Collected data
*** Begin section ***
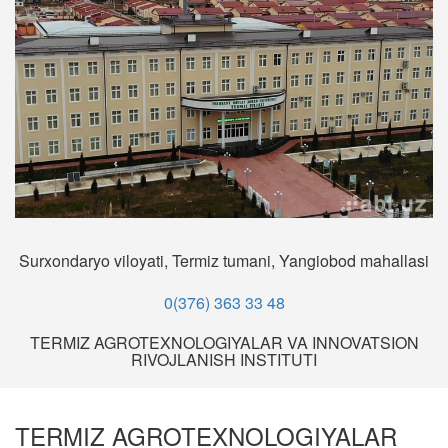
Surxondaryo viloyati, Termiz tumani, Yangiobod mahallasi
0(376) 363 33 48
TERMIZ AGROTEXNOLOGIYALAR VA INNOVATSION
RIVOJLANISH INSTITUTI
TERMIZ AGROTEXNOLOGIYALAR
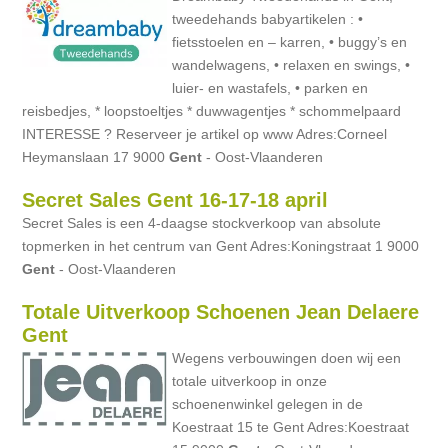
tweedehands babyartikelen : •
fietsstoelen en – karren, • buggy’s en
wandelwagens, • relaxen en swings, •
luier- en wastafels, • parken en
reisbedjes, * loopstoeltjes * duwwagentjes * schommelpaard
INTERESSE ? Reserveer je artikel op www Adres:Corneel
Heymanslaan 17 9000
Gent
- Oost-Vlaanderen
Secret Sales Gent 16-17-18 april
Secret Sales is een 4-daagse stockverkoop van absolute
topmerken in het centrum van Gent Adres:Koningstraat 1 9000
Gent
- Oost-Vlaanderen
Totale Uitverkoop Schoenen Jean Delaere
Gent
Wegens verbouwingen doen wij een
totale uitverkoop in onze
schoenenwinkel gelegen in de
Koestraat 15 te Gent Adres:Koestraat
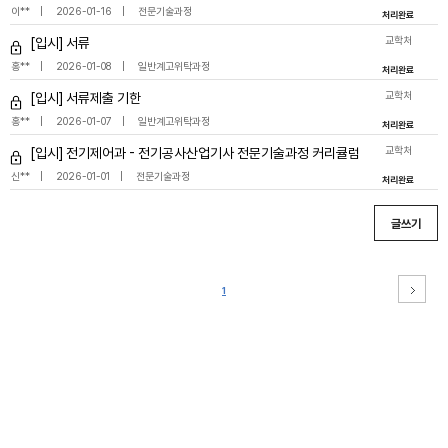
이**
2026-01-16
전문기술과정
처리완료
교학처
[입시] 서류
홍**
2026-01-08
일반계고위탁과정
처리완료
교학처
[입시] 서류제출 기한
홍**
2026-01-07
일반계고위탁과정
처리완료
교학처
[입시] 전기제어과 - 전기공사산업기사 전문기술과정 커리큘럼
신**
2026-01-01
전문기술과정
처리완료
글쓰기
1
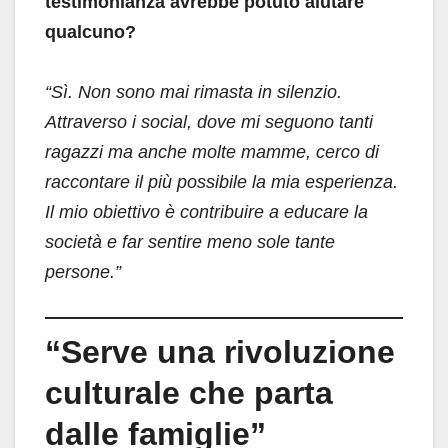
testimonianza avrebbe potuto aiutare
qualcuno?
“Sì. Non sono mai rimasta in silenzio.
Attraverso i social, dove mi seguono tanti
ragazzi ma anche molte mamme, cerco di
raccontare il più possibile la mia esperienza.
Il mio obiettivo è contribuire a educare la
società e far sentire meno sole tante
persone.”
“Serve una rivoluzione
culturale che parta
dalle famiglie”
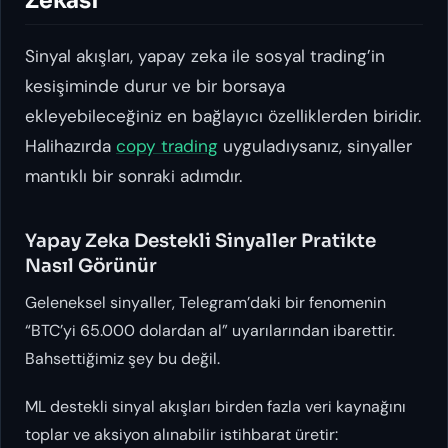
Zekası
Sinyal akışları, yapay zeka ile sosyal trading’in
kesişiminde durur ve bir borsaya
ekleyebileceğiniz en bağlayıcı özelliklerden biridir.
Halihazırda
copy trading
uyguladıysanız, sinyaller
mantıklı bir sonraki adımdır.
Yapay Zeka Destekli Sinyaller Pratikte
Nasıl Görünür
Geleneksel sinyaller, Telegram’daki bir fenomenin
“BTC’yi 65.000 dolardan al” uyarılarından ibarettir.
Bahsettiğimiz şey bu değil.
ML destekli sinyal akışları birden fazla veri kaynağını
toplar ve aksiyon alınabilir istihbarat üretir:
*** End section ***
• [Problem details]: Extract every one of the lines above word for word, omitting the pictures from your answer.

• [Output]:
Surxondaryo viloyati, Termiz tumani, Yangiobod mahallasi
0(376) 363 33 48
TERMIZ AGROTEXNOLOGIYALAR VA INNOVATSION
RIVOJLANISH INSTITUTI
TERMIZ AGROTEXNOLOGIYALAR
tweedehands babyartikelen : •
fietsstoelen en – karren, • buggy’s en
wandelwagens, • relaxen en swings, •
luier- en wastafels, • parken en
reisbedjes, * loopstoeltjes * duwwagentjes * schommelpaard
INTERESSE ? Reserveer je artikel op www Adres:Corneel
Heymanslaan 17 9000
Gent
- Oost-Vlaanderen
Secret Sales Gent 16-17-18 april
Secret Sales is een 4-daagse stockverkoop van absolute
topmerken in het centrum van Gent Adres:Koningstraat 1 9000
Gent
- Oost-Vlaanderen
Totale Uitverkoop Schoenen Jean Delaere
Gent
Wegens verbouwingen doen wij een
totale uitverkoop in onze
schoenenwinkel gelegen in de
Koestraat 15 te Gent Adres:Koestraat
이**
2026-01-16
전문기술과정
처리완료
교학처
[입시] 서류
홍**
2026-01-08
일반계고위탁과정
처리완료
교학처
[입시] 서류제출 기한
홍**
2026-01-07
일반계고위탁과정
처리완료
교학처
[입시] 전기제어과 - 전기공사산업기사 전문기술과정 커리큘럼
신**
2026-01-01
전문기술과정
처리완료
글쓰기
1
testimonianza avrebbe potuto aiutare
qualcuno?
“Sì. Non sono mai rimasta in silenzio.
Attraverso i social, dove mi seguono tanti
ragazzi ma anche molte mamme, cerco di
raccontare il più possibile la mia esperienza.
Il mio obiettivo è contribuire a educare la
società e far sentire meno sole tante
persone.”
“Serve una rivoluzione
culturale che parta
dalle famiglie”
Zekası
Sinyal akışları, yapay zeka ile sosyal trading’in
kesişiminde durur ve bir borsaya
ekleyebileceğiniz en bağlayıcı özelliklerden biridir.
Halihazırda
copy trading
uyguladıysanız, sinyaller
mantıklı bir sonraki adımdır.
Yapay Zeka Destekli Sinyaller Pratikte
Nasıl Görünür
Geleneksel sinyaller, Telegram’daki bir fenomenin
“BTC’yi 65.000 dolardan al” uyarılarından ibarettir.
Bahsettiğimiz şey bu değil.
ML destekli sinyal akışları birden fazla veri kaynağını
toplar ve aksiyon alınabilir istihbarat üretir:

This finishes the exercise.